- Bhonpur Location in West Bengal, India Bhonpur Bhonpur (India)
- Coordinates: 23°08′23″N 88°12′24″E﻿ / ﻿23.1396468°N 88.2066305°E
- Country: India
- State: West Bengal
- District: Hooghly
- Elevation: 20 m (66 ft)

Population (2011)
- • Total: 1,572

Languages
- • Official: Bengali, English
- Time zone: UTC+5:30 (IST)
- PIN: 712134
- Telephone code: 03213
- ISO 3166 code: IN-WB

= Bhonpur =

Bhonpur is a village that are located near Boinchi in Hooghly district, West Bengal, India. It is under Pandua police station. Approximately it is 3 km apart from this region's main town Boinchi.

==Origin of the village name==
It is said that a rock came over the soil. Soil is said Bhnui(ভুঁই) in the local language. So the village is named Bhonpur.

==Education==
There are two primary schools and a higher secondary school. The name of the higher secondary school is Bhonpur Jajneswar Vidyapith (ESTD: 1953). The name of the primary schools are Bhonpur Primary School & Chetua Primary School. There is a B.Ed. College in the village named Binita Mohanta College of Education. It was established in 2013.

==Population==
Bhonpur is a large village with total 529 families residing. The Bhonpur village has population of 2410 of which 1195 are males while 1215 are females as per Population Census 2011.

In Bhonpur village, the population of children aged 0-6 is 235, which makes up 9.75% of total population. The average sex ratio of Bhonpur is 1017 which is higher than West Bengal state average of 950. The child sex ratio for the Bhonpur as per census is 1217, which is higher than the West Bengal average of 956.

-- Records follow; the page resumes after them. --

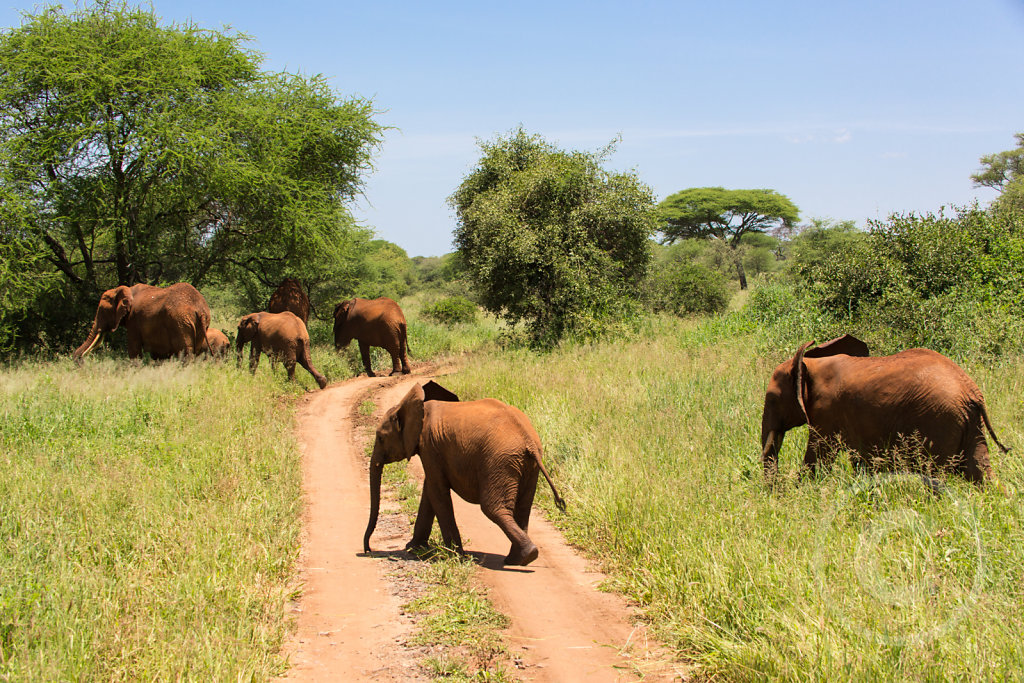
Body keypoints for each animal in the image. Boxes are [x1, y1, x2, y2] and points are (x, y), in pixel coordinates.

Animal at [73, 282, 209, 362]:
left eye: (102, 311)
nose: (77, 358)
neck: (125, 290)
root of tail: (199, 308)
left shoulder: (133, 320)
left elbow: (134, 349)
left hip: (179, 322)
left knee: (185, 351)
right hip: (199, 324)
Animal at [362, 378, 569, 565]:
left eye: (380, 438)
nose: (368, 549)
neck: (418, 407)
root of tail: (528, 440)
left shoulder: (429, 445)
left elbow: (437, 493)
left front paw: (454, 555)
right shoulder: (433, 451)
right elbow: (430, 492)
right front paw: (413, 548)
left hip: (499, 462)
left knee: (493, 508)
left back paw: (524, 556)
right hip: (526, 465)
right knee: (523, 508)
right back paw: (518, 559)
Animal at [761, 333, 1007, 483]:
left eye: (772, 399)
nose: (775, 489)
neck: (810, 364)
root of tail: (971, 391)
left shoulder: (826, 411)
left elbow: (818, 456)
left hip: (940, 421)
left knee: (935, 473)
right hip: (969, 422)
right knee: (981, 471)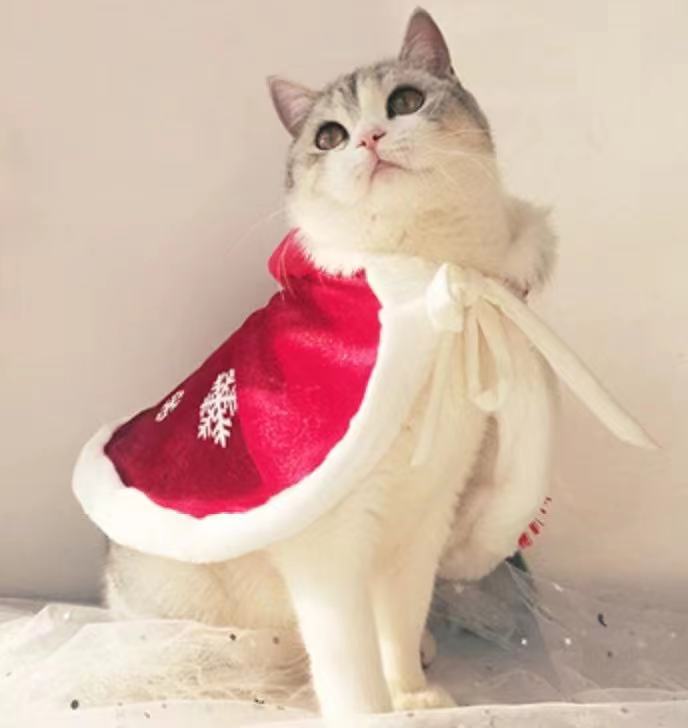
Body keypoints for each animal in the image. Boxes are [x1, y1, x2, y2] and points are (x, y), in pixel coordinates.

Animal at [103, 8, 557, 721]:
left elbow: (398, 621)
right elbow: (348, 653)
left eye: (404, 101)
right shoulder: (328, 545)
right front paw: (369, 709)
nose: (369, 138)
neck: (424, 275)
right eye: (330, 135)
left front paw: (412, 693)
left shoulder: (422, 521)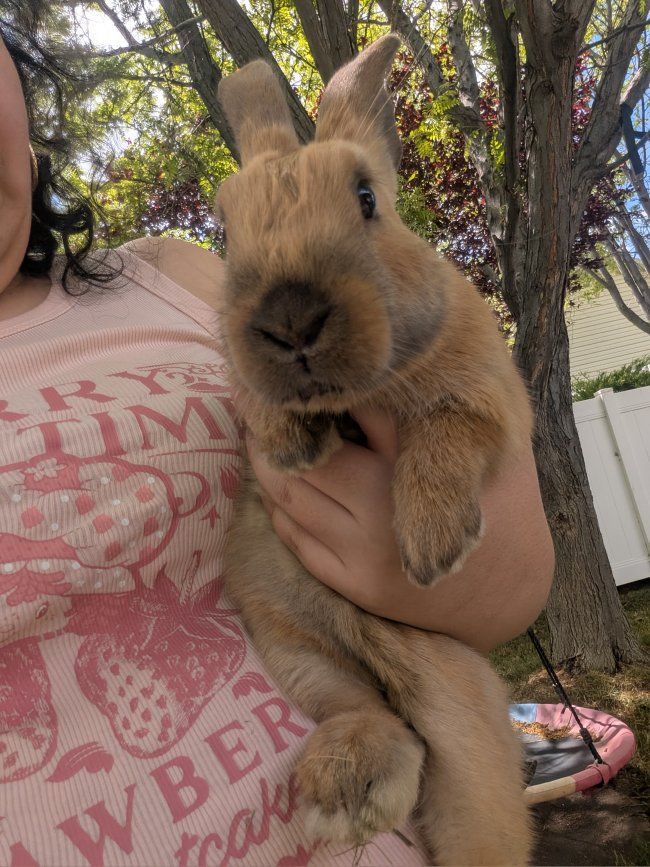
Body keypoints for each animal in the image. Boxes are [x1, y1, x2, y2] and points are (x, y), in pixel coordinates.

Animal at [217, 33, 533, 866]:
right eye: (226, 231)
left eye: (366, 198)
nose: (290, 319)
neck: (355, 402)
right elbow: (258, 406)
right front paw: (289, 445)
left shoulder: (490, 398)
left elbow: (448, 432)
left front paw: (433, 547)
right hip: (293, 640)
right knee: (369, 715)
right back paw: (345, 788)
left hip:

Bhonpur village has lower literacy rate compared to West Bengal. In 2011, literacy rate of Bhonpur village was 67.77% compared to 76.26% of West Bengal. In Bhonpur male literacy stands at 78.15% while the female literacy rate was 57.37%.

===Caste factor===
In Bhonpur village, most of the villagers are from Schedule Caste (SC). Schedule Caste (SC) constitutes 51.00% while Schedule Tribe (ST) were 21.12% of total population in Bhonpur village.

===Work Profile===
In Bhonpur village out of total population, 1147 were engaged in work activities. 36.79% of workers describe their work as Main Work (Employment or Earning more than 6 Months) while 63.21% were involved in Marginal activity providing livelihood for less than 6 months. Of 1147 workers engaged in Main Work, 80 were cultivators (owner or co-owner) while 199 were Agricultural labourer.

==Transport==
Boinchi is the nearest railway station of Bhonpur. Boinchi-Kalna road ( STATE HIGHWAY NO 11 ) passed through edge of this village.

==Festivals==
Durga Puja, Lakshmi Puja, Sarswati Puja is the main festivals here. Moreover, a local festival named Padmabati Jhanpan also occurs.

==Economy==
Most of the villagers are cultivators. There is a rice mill in the village. Its name is Malati Rice Mill. It is established in 2013.